We’ll do it again, CJ Maraga warns IEBC, politicians
Chief Justice David Maraga remains defiant in the face of sustained criticism the Supreme Court has received since it annulled the outcome of the August 8 presidential election.
Justice Maraga said the court’s consistency and fidelity to the Constitution is a non-wavering commitment and that it will not hesitate to annul another presidential election result in future, if the anomalies remain the same, irrespective of who the aspirants are.
“For as long as the constitution has the provisions granting this Court the mandate to overturn a presidential election in appropriate circumstances, it will do so because the people of Kenya in the preamble to the Constitution adopted, enacted and gave unto themselves the Constitution for themselves and future generations,” he said.
ANNULLING PRESIDENT’S WIN
In its 4-2 majority judgment, the Supreme Court overturned the outcome of the presidential election results, effectively annulling President Kenyatta’s win and ordered for a fresh poll within 60 days.
However, the decision was not taken lightly by President Kenyatta and members of his Jubilee party who have questioned the legality of the four judges overturning the will of 45 million Kenyans.
President Kenyatta dismissed the judges as crooks and promised to review the ruling if he reelected.
“I think those robes they wear make them think that they are cleverer than the rest of us,” President Kenyatta said, taking specific aim at CJ Maraga.
“Maraga thinks he can overturn the will of the people.

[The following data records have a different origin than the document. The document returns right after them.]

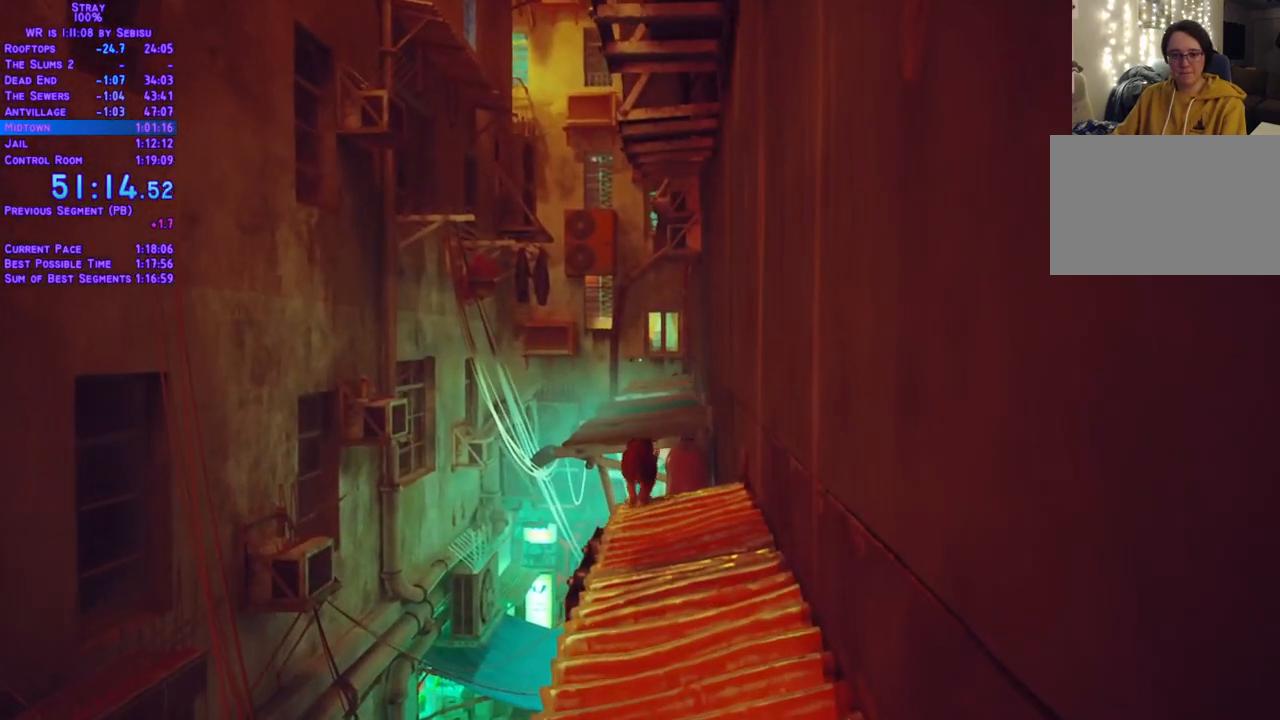
{"buttons": ["L2", "DPAD_UP"], "left_stick": "center", "right_stick": "center", "events": []}
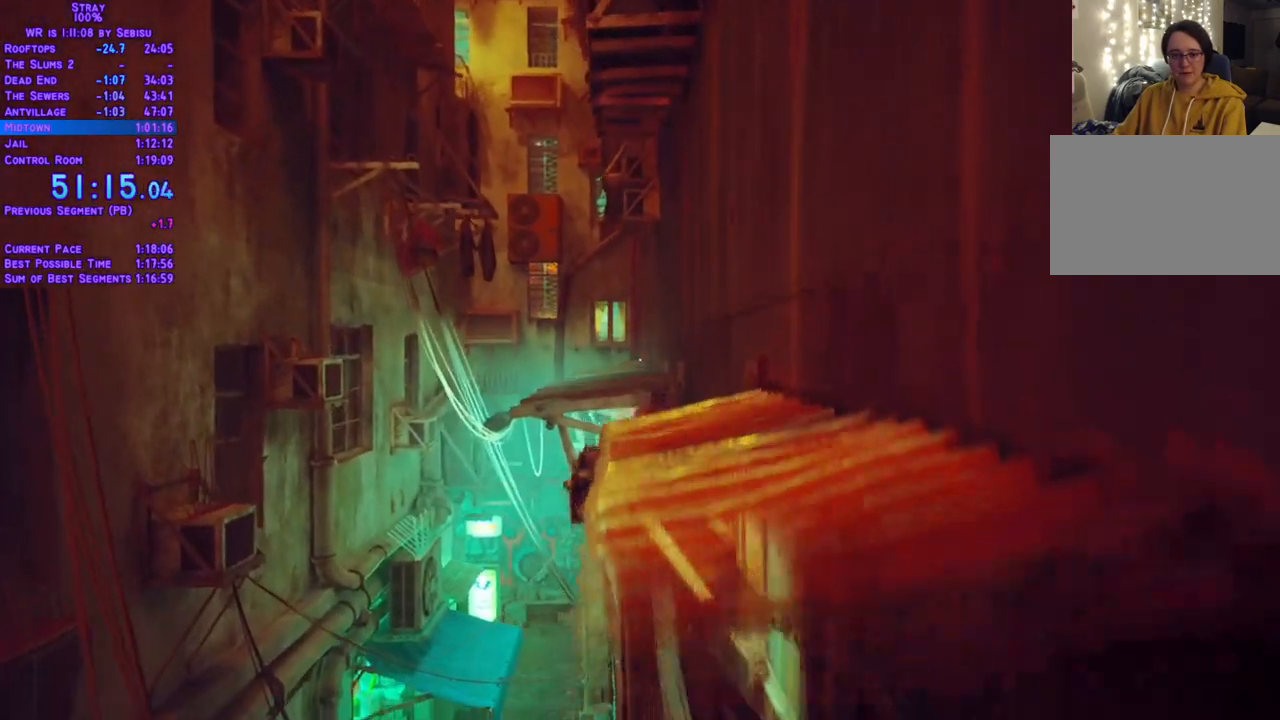
{"buttons": ["L2", "DPAD_UP"], "left_stick": "center", "right_stick": "center"}
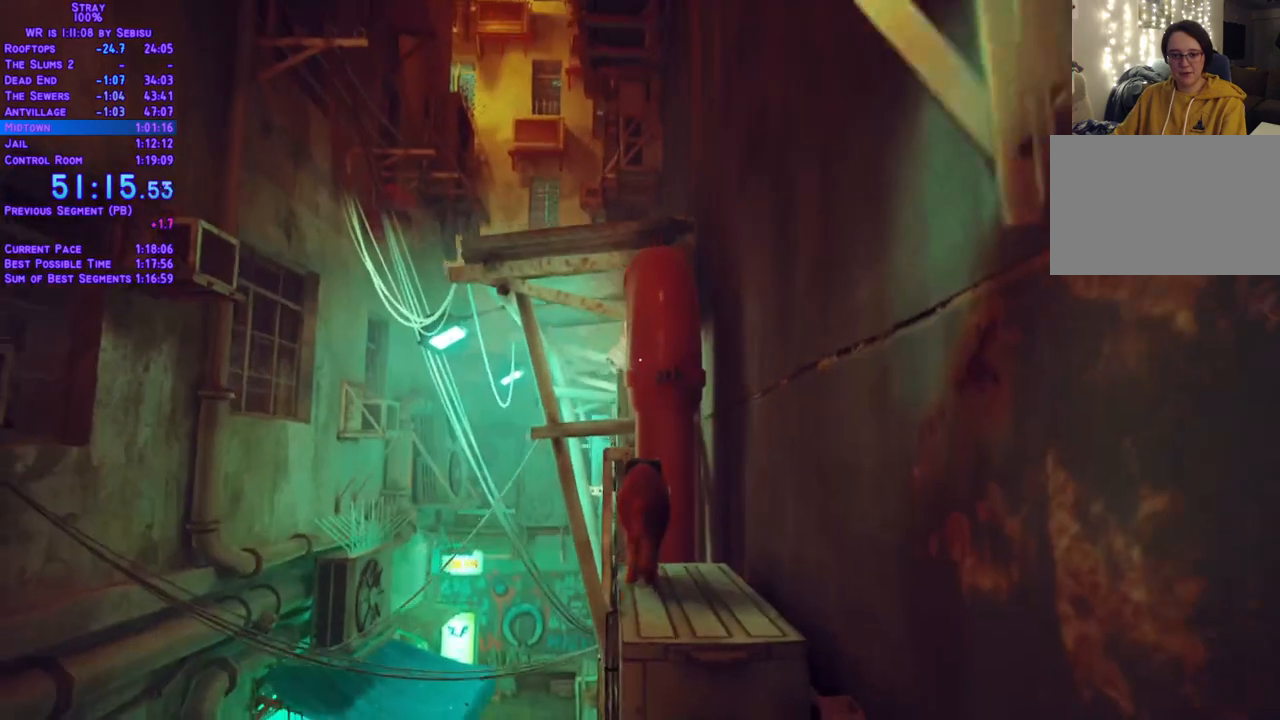
{"buttons": ["L2", "DPAD_UP"], "left_stick": "center", "right_stick": "center", "events": []}
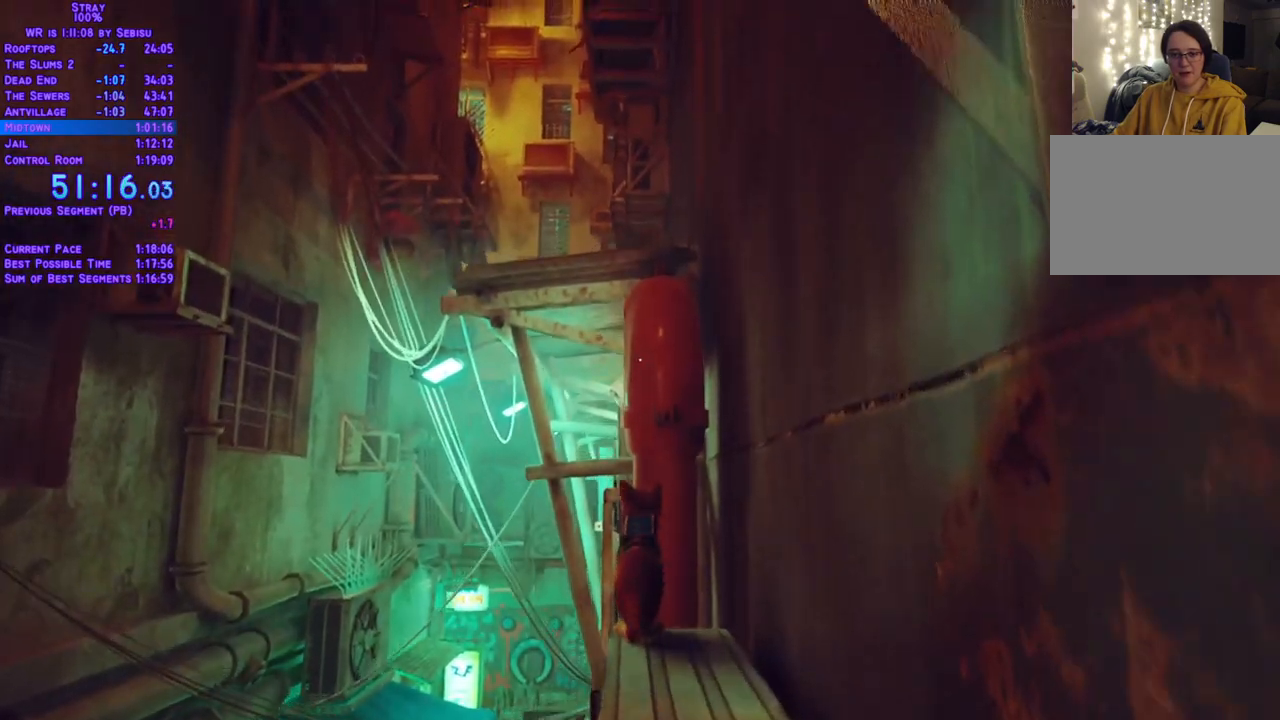
{"buttons": ["L2", "DPAD_UP"], "left_stick": "center", "right_stick": "center", "events": []}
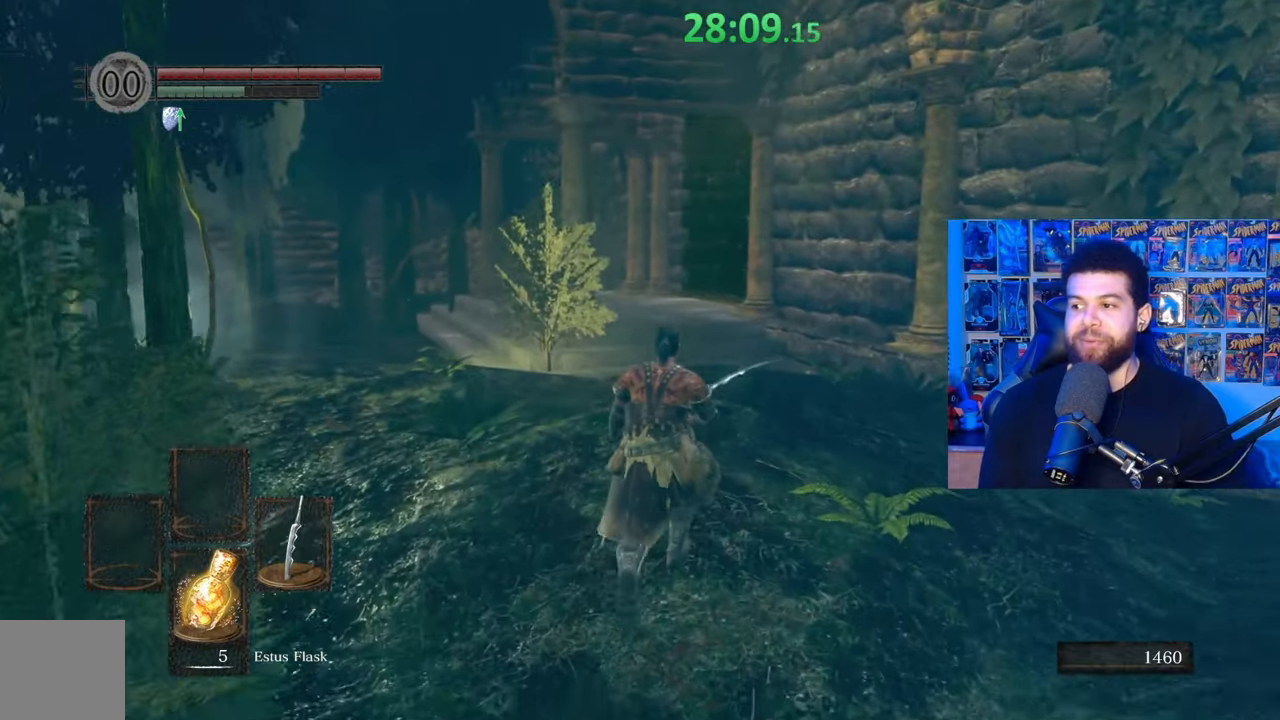
Gameplay with a controller (Xbox layout); each line is a JSON object with the inputs held at the frame after it. "events" lists button and stick changes between this image and that frame as [ms after this image, input, new state], when the widget could be followed in between. Not read: SHARE.
{"buttons": ["B"], "left_stick": "up", "right_stick": "right", "events": []}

We shall show you … that the will of the people cannot be overturned by a few people.”
But reading the majority judgement, Justice Maraga said the under Article 1 (3) (c) of the constitution Supreme Court is one of those to whom sovereign power has been delegated.
“All of this court’s powers, including that of invalidating a presidential election is not selfgiven nor forcefully taken, but is donated by the people of Kenya,” he said.
He noted that it would be a violation of constitutional principles if the court dishonestly exercised that delegated power, noting that it would be a dereliction of duty if the court refused to accept the invitation to do so however popular the invitation may seem.